The “QName role” in RelationshipReference is “denormalized” information, right? The role is defined in the Relationship, so storing it in the reference is redundant and opens the possibility of it not being in agreement with the relationship. If we are putting denormalized information in the RelationshipReference then we ought to be explicit about why we are doing it. Is it to help the client know which relationships to dereference? For example, suppose we want to identify all the children of a person, we would only need to dereference the RelationshipReferences where the role is “Parent”. Is this the reason for the role on the reference?

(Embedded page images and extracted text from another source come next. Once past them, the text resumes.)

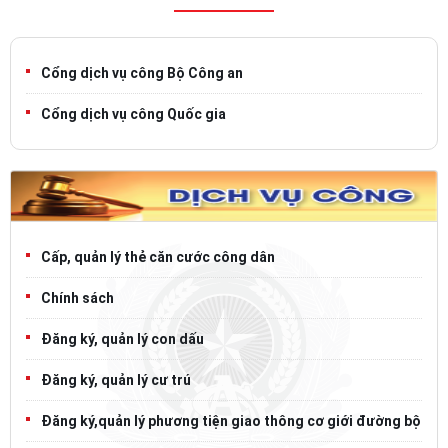
Cổng dịch vụ công Bộ Công an
Cổng dịch vụ công Quốc gia
Cấp, quản lý thẻ căn cước công dân
Chính sách
Đăng ký, quản lý con dấu
Đăng ký, quản lý cư trú
Đăng ký,quản lý phương tiện giao thông cơ giới đường bộ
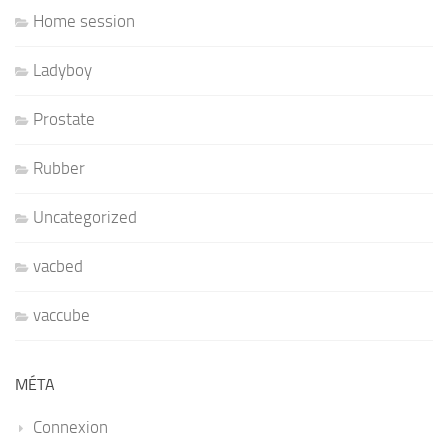
Home session
Ladyboy
Prostate
Rubber
Uncategorized
vacbed
vaccube
MÉTA
Connexion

If we are putting this kind of denormalized information on a person we need to be clear how we plan to keep everything self-consistent. My suggestion would be that we don’t allow Relationships to be created without two Persons and a “type”, and that these three pieces of information are immutable. (I know this flies in the face of Rontel’s opinions on the subject). This gets into all the life-cycle questions between Person and Relationship that need to be clearly defined and documented.

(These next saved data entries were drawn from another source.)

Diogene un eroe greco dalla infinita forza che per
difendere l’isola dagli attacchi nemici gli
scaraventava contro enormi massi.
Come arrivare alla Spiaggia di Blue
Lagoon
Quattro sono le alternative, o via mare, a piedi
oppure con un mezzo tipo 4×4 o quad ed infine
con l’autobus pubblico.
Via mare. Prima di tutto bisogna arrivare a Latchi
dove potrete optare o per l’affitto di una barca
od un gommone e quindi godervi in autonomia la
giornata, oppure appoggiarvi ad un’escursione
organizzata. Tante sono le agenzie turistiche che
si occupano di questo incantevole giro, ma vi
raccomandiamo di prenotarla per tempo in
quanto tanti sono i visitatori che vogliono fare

Though we have not yet been very explicit about this, I believe that the current state of the model implies the following:
• When a Relationship is created or deleted, the Person’s involved are “modified” with the addition/deletion of a “RelationshipReference”. While I personally agree with this, I believe it precludes the “git-like” editing model that John Sumsion et. al. are wanting, since their model requires a “directed-acyclic-graph”. It may be worth exploring their ideas some more before we shut the door on them, I don’t know. We would also need to explore what it would mean to the model if Persons didn’t have any explicit knowledge of the Relationships they participate in—or in other words, what if Persons were NOT modified when a Relationship is created that refers to them? • When an Event or Characteristic is added to, or removed from, a Relationship, the Persons involved are NOT modified. (This seems rather unfortunate, from my point of view, since someone “watching” a Person would probably consider a new “marriage date” to be the kind of thing they would like to be notified of. I believe this is one of the side-effects of having Relationships as entities and now opens up the need for users to explicitly “watch” Relationships as well as Persons. To me, it would seem much more simple and natural for a user to “watch” a Person and be notified of any change to any Relationship that the Person participates in.) • When a Person is deleted, the Relationships the Person is involved in are also deleted. • When a Person is merged with another Person, what happens to the Relationships? (Is the “uniqueness constraint” part of the model? If so, then some merging of Relationships would seem to be implied. If not, then systems are free to do this differently. Unfortunately, this becomes an impediment to interoperability since one system may allow multiple relationships of the same type between the same two people, and another may insist upon uniqueness. My opinion is that this is the type of thing that a well-defined model is supposed to guard against and ought to be clearly specified.)